The Saturn sedan sitting in the street had unlocked doors. When he opened the driver’s side door, he saw someone sitting in the driver’s seat.

“God!” he muttered.

The man in the car turned and looked at him and then reached for McFluffilstein but was held in place by his seat belt and didn’t seem to know enough to get it off. McFluffilstein cursed and slammed the door shut, catching one of his hands on the outside and crushing it in the door.

“**** yeah!” he said.

They continued down Howard Street and found a bicycle out front of Magic Cycles shop, a bicycle shop. They broke the window and got into the place, stealing three 15-speed bikes.

They continued on down the street, following McFluffilstein, and saw the lights were on in the Mana Spot.

“I wanna go in,” Fipps muttered.

“Common nerds!” Miss Bennet said. “****ing nerds!”

“Oh God, that’s Ricky!” Fipps called. “Ricky.”

Ricky was obviously dead and trying to get out of the shop without luck.

Music and flashing lights played inside The Local, next door.

They turned right on Water Street, biking up to King Street and taking a left. The hill posed a bit of a problem and slowed them all down. McFluffilstein’s kilt flapped in the wind. All he was wearing underneath was a jock strap.

I’ve seen worse on DOTA, Fipps thought.

As they approached Galileo’s, they could see there was a crowd of people outside of the place.

“**** them,” McFluffilstein said to himself. “**** them.”

He flipped them off as he biked past as quickly as possible. The people saw them and started wandering out into the street. The hill was a problem, slowing them all down. Fipps, fueled by fear, kept going but Miss Bennet started falling behind, running out of breath.

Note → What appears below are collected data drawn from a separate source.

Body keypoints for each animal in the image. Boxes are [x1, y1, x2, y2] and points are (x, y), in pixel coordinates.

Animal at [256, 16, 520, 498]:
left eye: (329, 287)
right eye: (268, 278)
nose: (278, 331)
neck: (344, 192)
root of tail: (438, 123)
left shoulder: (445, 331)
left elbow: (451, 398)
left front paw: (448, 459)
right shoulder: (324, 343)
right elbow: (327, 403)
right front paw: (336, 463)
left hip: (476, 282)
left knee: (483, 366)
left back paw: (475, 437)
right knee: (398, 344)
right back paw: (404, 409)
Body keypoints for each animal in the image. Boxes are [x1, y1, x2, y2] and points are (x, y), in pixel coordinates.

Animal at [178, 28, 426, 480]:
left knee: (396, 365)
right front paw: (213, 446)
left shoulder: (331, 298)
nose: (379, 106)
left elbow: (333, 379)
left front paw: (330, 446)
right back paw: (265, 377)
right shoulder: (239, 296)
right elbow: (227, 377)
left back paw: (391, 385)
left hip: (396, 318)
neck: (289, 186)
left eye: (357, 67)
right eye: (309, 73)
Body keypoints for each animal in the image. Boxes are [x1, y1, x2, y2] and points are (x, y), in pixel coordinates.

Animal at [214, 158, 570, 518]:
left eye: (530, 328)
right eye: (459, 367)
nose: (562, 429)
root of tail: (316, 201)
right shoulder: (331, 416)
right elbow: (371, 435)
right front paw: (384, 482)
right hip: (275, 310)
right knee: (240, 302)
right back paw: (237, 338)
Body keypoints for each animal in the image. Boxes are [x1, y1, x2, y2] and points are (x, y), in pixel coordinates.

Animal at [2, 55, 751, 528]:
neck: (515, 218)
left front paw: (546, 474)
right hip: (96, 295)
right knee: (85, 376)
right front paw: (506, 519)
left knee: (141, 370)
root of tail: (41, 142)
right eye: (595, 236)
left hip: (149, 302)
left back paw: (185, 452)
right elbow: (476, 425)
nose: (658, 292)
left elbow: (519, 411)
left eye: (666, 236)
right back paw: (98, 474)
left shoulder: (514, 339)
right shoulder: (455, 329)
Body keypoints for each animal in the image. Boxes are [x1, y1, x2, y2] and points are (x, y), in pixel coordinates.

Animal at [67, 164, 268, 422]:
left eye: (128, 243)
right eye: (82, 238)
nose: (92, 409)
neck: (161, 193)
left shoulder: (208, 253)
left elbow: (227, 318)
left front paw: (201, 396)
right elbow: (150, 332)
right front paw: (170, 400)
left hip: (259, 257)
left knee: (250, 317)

She’s my love, McFluffilstein thought when he noticed. My life.

“Hey!” he screamed to get the zombie’s attention. “Hey! Crazy zombies!”

It worked. They turned away from Fipps and Miss Bennet and started to shamble up the road towards him. One man burst out of the group and ran after the lead bike, his hands down by his sides, flailing around.

“****!” McFluffilstein cried.

He flipped off the guy and tried to increase his speed. The uphill made it hard.

“It’s Walking Dead zombies!” Fipps cried.

The dead-eyed man sprinted at McFluffilstein and flung himself at the man and his bike, but fell short and crashed to the ground in the middle of the road.

“**** you!” McFluffilstein yelled, flipping the man off again and trying to get more speed on the incline.